» **Entries provided**:
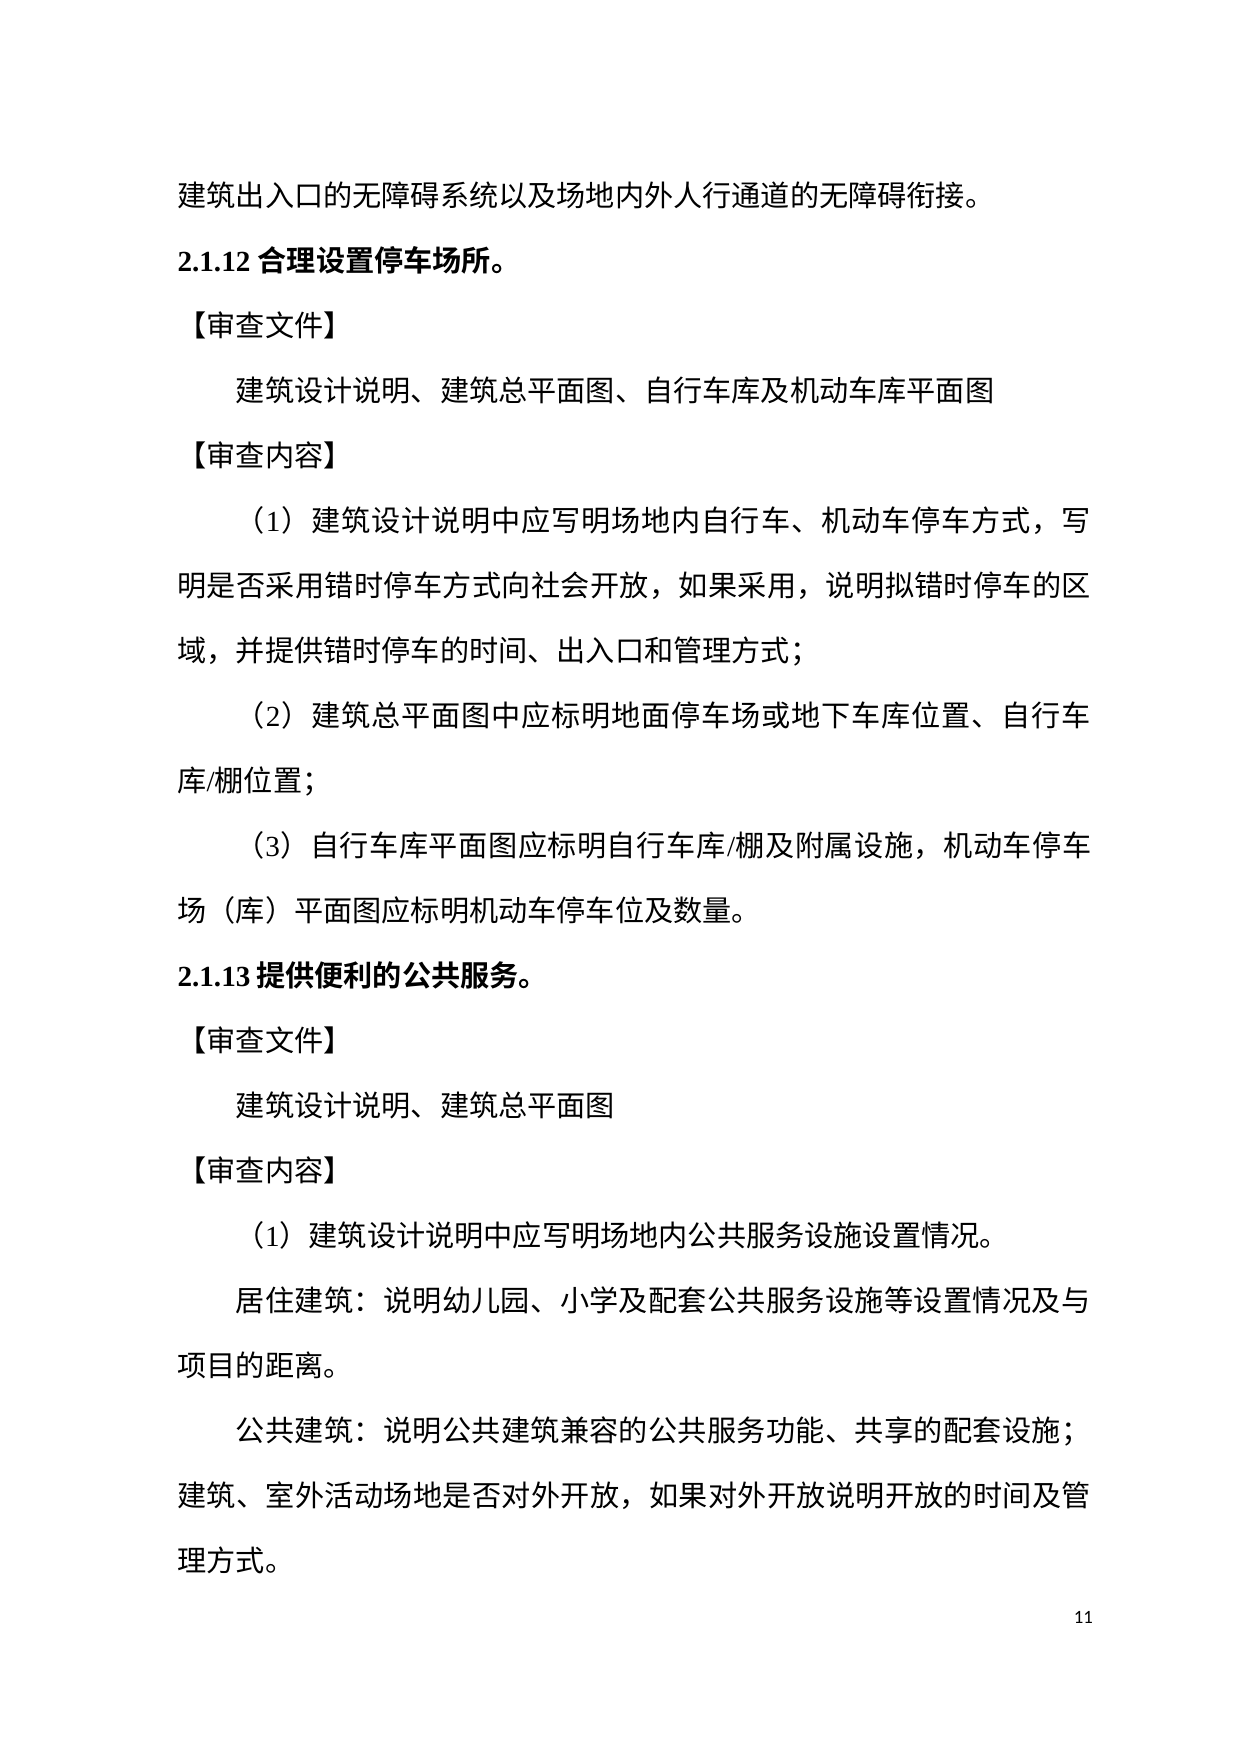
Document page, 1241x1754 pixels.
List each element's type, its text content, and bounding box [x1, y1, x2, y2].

text 建筑设计说明、建筑总平面图、自行车库及机动车库平面图 [177, 356, 1092, 421]
text （1）建筑设计说明中应写明场地内自行车、机动车停车方式，写明是否采用错时停车方式向社会开放，如果采用，说明拟错时停车的区域，并提供错时停车的时间、出入口和管理方式； [177, 486, 1092, 681]
text 公共建筑：说明公共建筑兼容的公共服务功能、共享的配套设施；建筑、室外活动场地是否对外开放，如果对外开放说明开放的时间及管理方式。 [177, 1396, 1092, 1591]
text 建筑设计说明、建筑总平面图 [177, 1071, 1092, 1136]
text （2）建筑总平面图中应标明地面停车场或地下车库位置、自行车库/棚位置； [177, 681, 1092, 811]
text 2.1.12 合理设置停车场所。 [177, 226, 1092, 291]
text 2.1.13提供便利的公共服务。 [177, 941, 1092, 1006]
text 【审查文件】 [177, 291, 1092, 356]
text 【审查文件】 [177, 1006, 1092, 1071]
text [177, 161, 1092, 226]
text 【审查内容】 [177, 421, 1092, 486]
list （1）建筑设计说明中应写明场地内公共服务设施设置情况。 [236, 1201, 1092, 1266]
text 【审查内容】 [177, 1136, 1092, 1201]
text （3）自行车库平面图应标明自行车库/棚及附属设施，机动车停车场（库）平面图应标明机动车停车位及数量。 [177, 811, 1092, 941]
text 居住建筑：说明幼儿园、小学及配套公共服务设施等设置情况及与项目的距离。 [177, 1266, 1092, 1396]
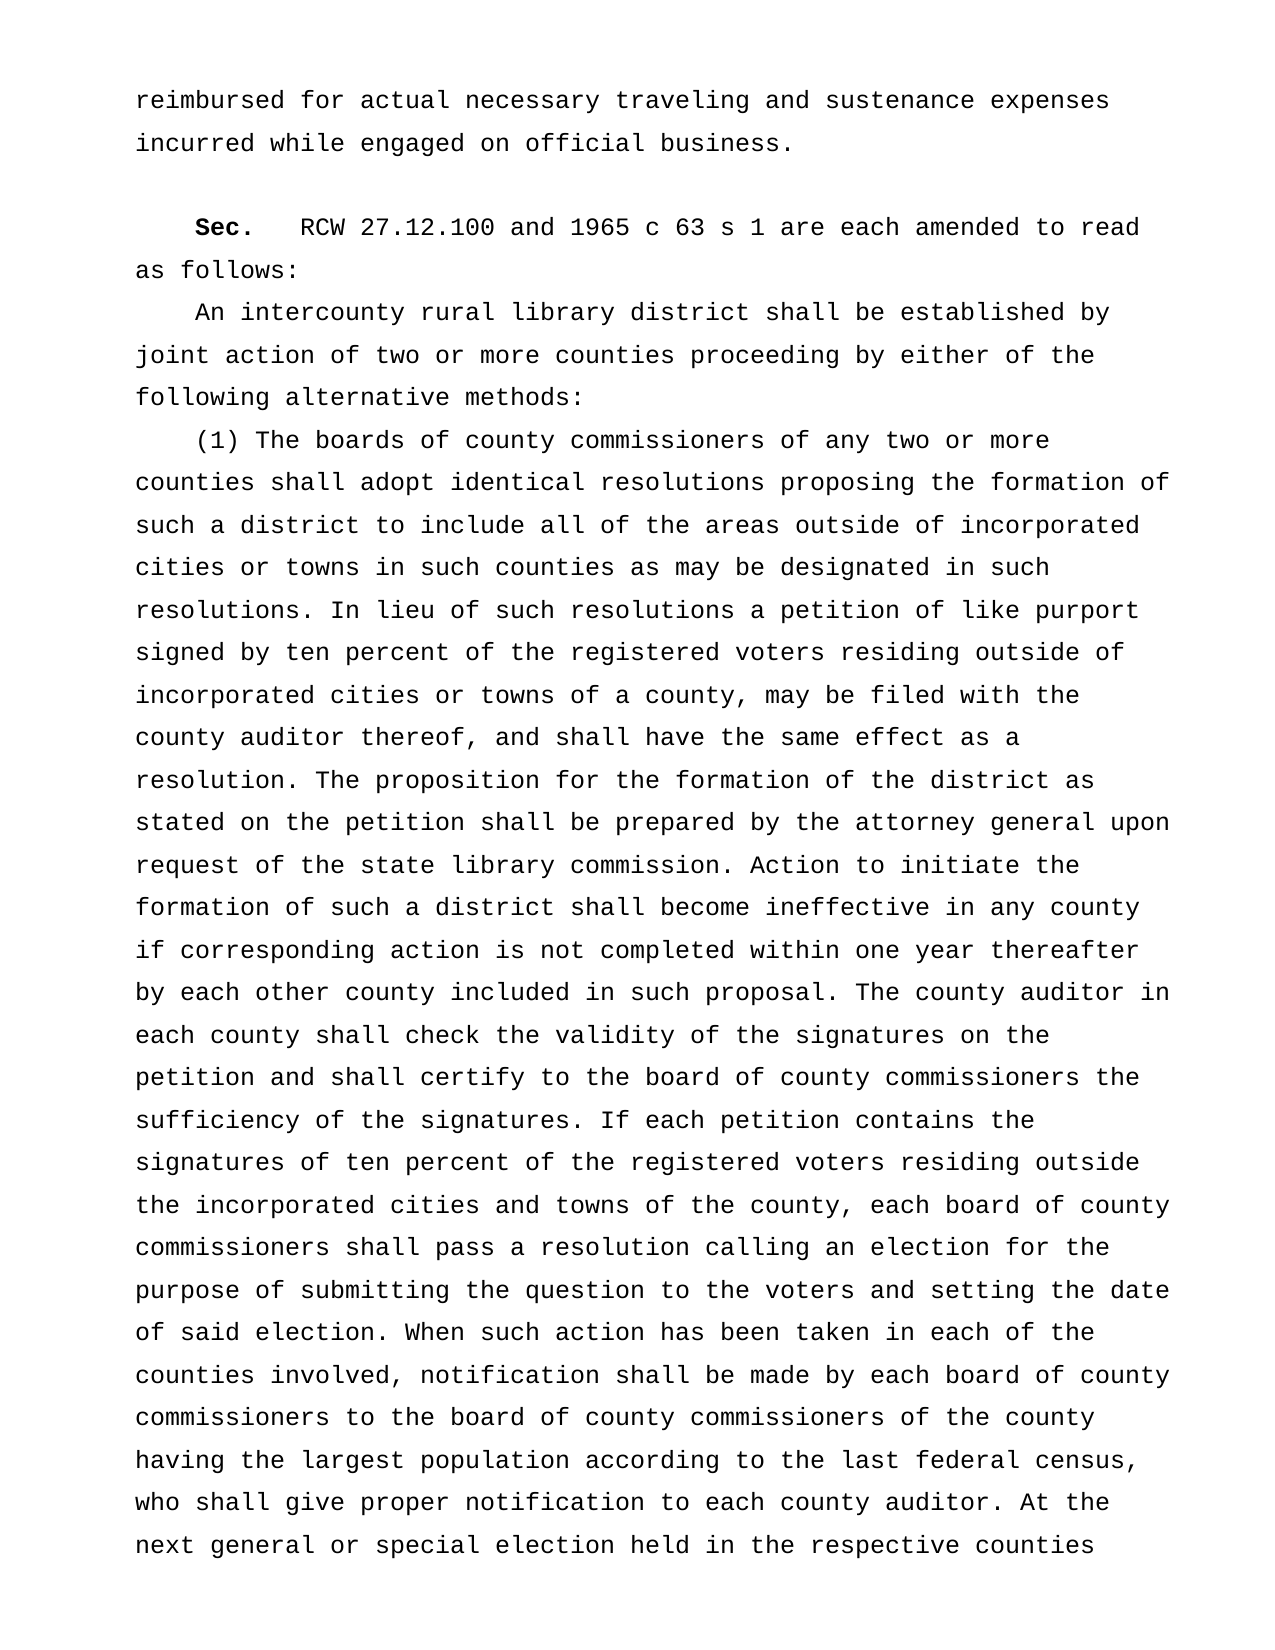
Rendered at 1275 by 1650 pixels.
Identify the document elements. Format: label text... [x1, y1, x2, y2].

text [135, 75, 1170, 160]
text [135, 414, 1170, 1562]
text Sec. RCW 27.12.100 and 1965 c 63 s 1 are each amended to read as follows: [135, 202, 1170, 287]
text An intercounty rural library district shall be established by joint action of two or more counties proceeding by either of the following alternative methods: [135, 287, 1170, 414]
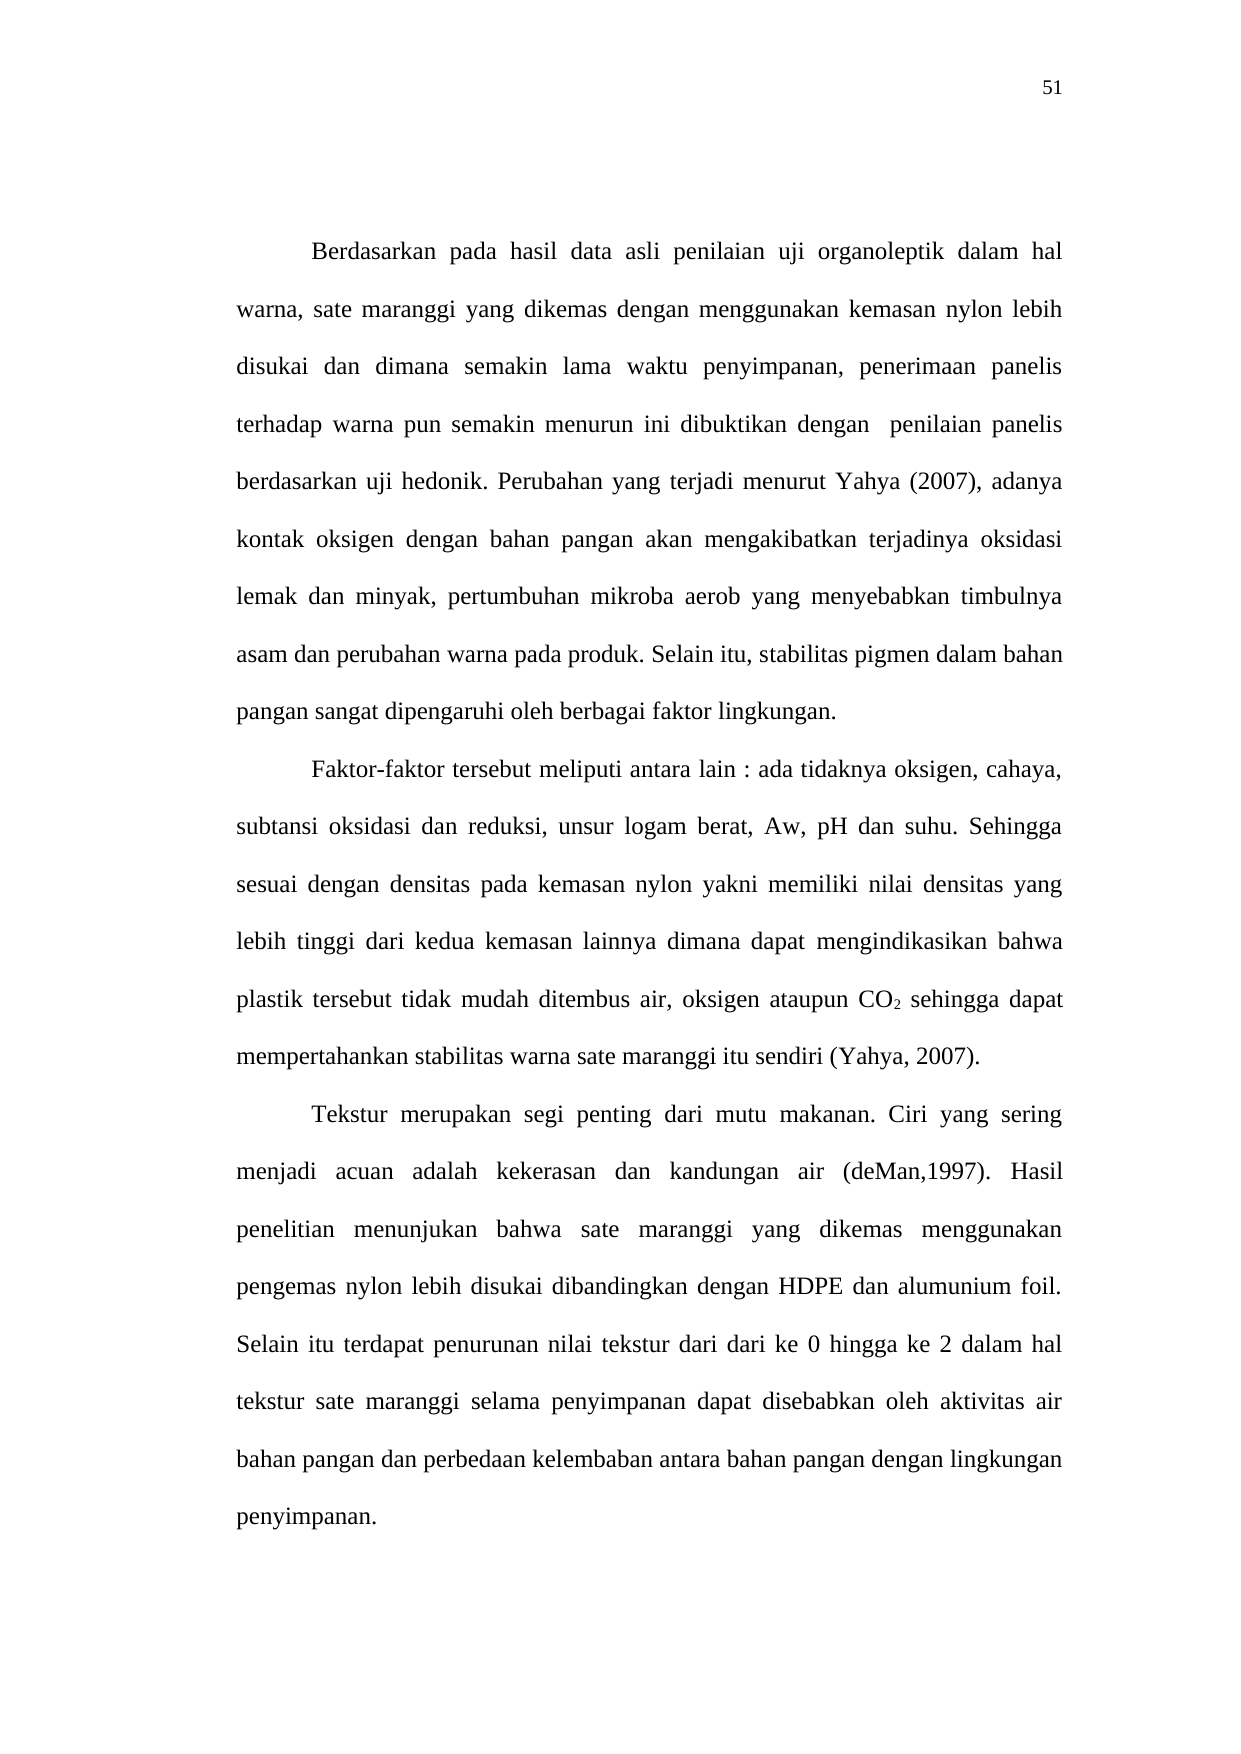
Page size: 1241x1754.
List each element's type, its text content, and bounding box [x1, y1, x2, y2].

text Berdasarkan pada hasil data asli penilaian uji organoleptik dalam hal warna, sate maranggi yang dikemas dengan menggunakan kemasan nylon lebih disukai dan dimana semakin lama waktu penyimpanan, penerimaan panelis terhadap warna pun semakin menurun ini dibuktikan dengan penilaian panelis berdasarkan uji hedonik. Perubahan yang terjadi menurut Yahya (2007), adanya kontak oksigen dengan bahan pangan akan mengakibatkan terjadinya oksidasi lemak dan minyak, pertumbuhan mikroba aerob yang menyebabkan timbulnya asam dan perubahan warna pada produk. Selain itu, stabilitas pigmen dalam bahan pangan sangat dipengaruhi oleh berbagai faktor lingkungan. [236, 236, 1063, 725]
text Tekstur merupakan segi penting dari mutu makanan. Ciri yang sering menjadi acuan adalah kekerasan dan kandungan air (deMan,1997). Hasil penelitian menunjukan bahwa sate maranggi yang dikemas menggunakan pengemas nylon lebih disukai dibandingkan dengan HDPE dan alumunium foil. Selain itu terdapat penurunan nilai tekstur dari dari ke 0 hingga ke 2 dalam hal tekstur sate maranggi selama penyimpanan dapat disebabkan oleh aktivitas air bahan pangan dan perbedaan kelembaban antara bahan pangan dengan lingkungan penyimpanan. [236, 1099, 1063, 1530]
text Faktor-faktor tersebut meliputi antara lain : ada tidaknya oksigen, cahaya, subtansi oksidasi dan reduksi, unsur logam berat, Aw, pH dan suhu. Sehingga sesuai dengan densitas pada kemasan nylon yakni memiliki nilai densitas yang lebih tinggi dari kedua kemasan lainnya dimana dapat mengindikasikan bahwa plastik tersebut tidak mudah ditembus air, oksigen ataupun CO2 sehingga dapat mempertahankan stabilitas warna sate maranggi itu sendiri (Yahya, 2007). [236, 754, 1063, 1070]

» **To-do item**:
Could you retype each line of the material above exactly, skipping the pictures?

» **Task answer**:
Document page, 1241x1754 pixels.
List each element's type, its text content, and bounding box [x1, y1, x2, y2].

text 建筑设计说明、建筑总平面图、自行车库及机动车库平面图 [177, 356, 1092, 421]
text （1）建筑设计说明中应写明场地内自行车、机动车停车方式，写明是否采用错时停车方式向社会开放，如果采用，说明拟错时停车的区域，并提供错时停车的时间、出入口和管理方式； [177, 486, 1092, 681]
text 公共建筑：说明公共建筑兼容的公共服务功能、共享的配套设施；建筑、室外活动场地是否对外开放，如果对外开放说明开放的时间及管理方式。 [177, 1396, 1092, 1591]
text 建筑设计说明、建筑总平面图 [177, 1071, 1092, 1136]
text （2）建筑总平面图中应标明地面停车场或地下车库位置、自行车库/棚位置； [177, 681, 1092, 811]
text 2.1.12 合理设置停车场所。 [177, 226, 1092, 291]
text 2.1.13提供便利的公共服务。 [177, 941, 1092, 1006]
text 【审查文件】 [177, 291, 1092, 356]
text 【审查文件】 [177, 1006, 1092, 1071]
text [177, 161, 1092, 226]
text 【审查内容】 [177, 421, 1092, 486]
list （1）建筑设计说明中应写明场地内公共服务设施设置情况。 [236, 1201, 1092, 1266]
text 【审查内容】 [177, 1136, 1092, 1201]
text （3）自行车库平面图应标明自行车库/棚及附属设施，机动车停车场（库）平面图应标明机动车停车位及数量。 [177, 811, 1092, 941]
text 居住建筑：说明幼儿园、小学及配套公共服务设施等设置情况及与项目的距离。 [177, 1266, 1092, 1396]
Rendered at 1275 by 1650 pixels.
Identify the document elements. Format: label text... [x1, y1, x2, y2].

text [135, 75, 1170, 160]
text [135, 414, 1170, 1562]
text Sec. RCW 27.12.100 and 1965 c 63 s 1 are each amended to read as follows: [135, 202, 1170, 287]
text An intercounty rural library district shall be established by joint action of two or more counties proceeding by either of the following alternative methods: [135, 287, 1170, 414]
Page size: 1241x1754.
List each element's type, its text content, and bounding box [x1, y1, x2, y2].

text Berdasarkan pada hasil data asli penilaian uji organoleptik dalam hal warna, sate maranggi yang dikemas dengan menggunakan kemasan nylon lebih disukai dan dimana semakin lama waktu penyimpanan, penerimaan panelis terhadap warna pun semakin menurun ini dibuktikan dengan penilaian panelis berdasarkan uji hedonik. Perubahan yang terjadi menurut Yahya (2007), adanya kontak oksigen dengan bahan pangan akan mengakibatkan terjadinya oksidasi lemak dan minyak, pertumbuhan mikroba aerob yang menyebabkan timbulnya asam dan perubahan warna pada produk. Selain itu, stabilitas pigmen dalam bahan pangan sangat dipengaruhi oleh berbagai faktor lingkungan. [236, 236, 1063, 725]
text Tekstur merupakan segi penting dari mutu makanan. Ciri yang sering menjadi acuan adalah kekerasan dan kandungan air (deMan,1997). Hasil penelitian menunjukan bahwa sate maranggi yang dikemas menggunakan pengemas nylon lebih disukai dibandingkan dengan HDPE dan alumunium foil. Selain itu terdapat penurunan nilai tekstur dari dari ke 0 hingga ke 2 dalam hal tekstur sate maranggi selama penyimpanan dapat disebabkan oleh aktivitas air bahan pangan dan perbedaan kelembaban antara bahan pangan dengan lingkungan penyimpanan. [236, 1099, 1063, 1530]
text Faktor-faktor tersebut meliputi antara lain : ada tidaknya oksigen, cahaya, subtansi oksidasi dan reduksi, unsur logam berat, Aw, pH dan suhu. Sehingga sesuai dengan densitas pada kemasan nylon yakni memiliki nilai densitas yang lebih tinggi dari kedua kemasan lainnya dimana dapat mengindikasikan bahwa plastik tersebut tidak mudah ditembus air, oksigen ataupun CO2 sehingga dapat mempertahankan stabilitas warna sate maranggi itu sendiri (Yahya, 2007). [236, 754, 1063, 1070]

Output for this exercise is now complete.